Из Энзели Лариса привезла еще «страстную любовь к востоку, тропический загар» (Л. Никулин).

В хронике «Красной газеты» был отмечен приезд Раскольникова – 13 июля. С ним приехал и вагон с продовольствием, который организовала Лариса для писателей Петрограда. В больнице она пробыла, видимо, до 18 июля, потому что 19 июля уже присутствовала на открытии Второго конгресса Коминтерна в Зимнем дворце. Среди выступавших был Карл Радек. Тогда ли они и познакомились с Ларисой или до лета 1923-го не обращали друг на друга внимания? Неизвестно.

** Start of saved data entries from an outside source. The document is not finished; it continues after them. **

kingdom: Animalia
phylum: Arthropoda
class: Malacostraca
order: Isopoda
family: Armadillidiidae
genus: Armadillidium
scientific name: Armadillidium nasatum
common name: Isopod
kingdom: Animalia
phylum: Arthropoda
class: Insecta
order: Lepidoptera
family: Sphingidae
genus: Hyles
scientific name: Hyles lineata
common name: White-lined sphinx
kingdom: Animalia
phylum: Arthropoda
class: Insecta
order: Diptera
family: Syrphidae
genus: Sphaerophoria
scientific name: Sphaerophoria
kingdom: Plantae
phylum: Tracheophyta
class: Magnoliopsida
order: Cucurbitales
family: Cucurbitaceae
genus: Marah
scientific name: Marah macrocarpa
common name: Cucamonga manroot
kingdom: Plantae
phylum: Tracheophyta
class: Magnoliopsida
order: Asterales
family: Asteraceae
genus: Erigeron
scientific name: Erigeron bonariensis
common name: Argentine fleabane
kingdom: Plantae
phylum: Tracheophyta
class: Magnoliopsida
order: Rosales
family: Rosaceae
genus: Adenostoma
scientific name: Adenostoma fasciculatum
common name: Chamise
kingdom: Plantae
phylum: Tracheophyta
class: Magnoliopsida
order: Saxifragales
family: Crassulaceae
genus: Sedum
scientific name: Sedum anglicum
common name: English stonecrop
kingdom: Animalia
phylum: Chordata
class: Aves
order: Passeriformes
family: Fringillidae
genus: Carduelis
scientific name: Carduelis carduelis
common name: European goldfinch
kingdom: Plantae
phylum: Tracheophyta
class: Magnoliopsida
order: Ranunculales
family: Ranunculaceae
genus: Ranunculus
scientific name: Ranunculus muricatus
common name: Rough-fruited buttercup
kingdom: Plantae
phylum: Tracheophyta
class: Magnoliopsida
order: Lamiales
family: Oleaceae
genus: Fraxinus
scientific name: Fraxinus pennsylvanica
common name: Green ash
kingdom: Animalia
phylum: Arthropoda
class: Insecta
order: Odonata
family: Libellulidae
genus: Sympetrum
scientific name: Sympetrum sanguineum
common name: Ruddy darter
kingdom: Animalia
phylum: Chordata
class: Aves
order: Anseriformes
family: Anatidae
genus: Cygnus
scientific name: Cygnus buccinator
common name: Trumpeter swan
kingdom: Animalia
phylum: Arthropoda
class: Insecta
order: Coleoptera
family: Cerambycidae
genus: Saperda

Конгресс ознаменовался грандиозным представлением «Мистерии освобожденного труда» на ступенях Биржи, с участием более двух тысяч человек. Авторы его – художник Юрий Анненков и режиссер Сергей Радлов. Это театральное действо отражено в очерке Ларисы Рейснер «О Петербурге», опубликованном уже 24 июля в «Красной газете». В книге «Фронт» этот очерк дан в сокращении.

«Вернуться в Петербург после трех лет революционной войны почти страшно: что с ним сталось, с этим городом революций и единственной в России духовной культуры?

На военные окраины Республики доходили печальные слухи: холод, голод. Питер вымер, обнищал, это мертвый город, оживающий только для отпора белым, ползущим к нему то от форта Красная Горка, то от Нарвы и Ревеля, то со стороны Польши. И что же? Он не только не умер, Петербург, но к строгости своих проспектов, к роскоши соразмерных пространств, охваченных гранитом, зеленью садов и поясами каналов, прибавил еще спартанскую скромность, пустынность, простоту – тысячи неуловимых примет, свидетельствующих об отдыхе и перерождении города.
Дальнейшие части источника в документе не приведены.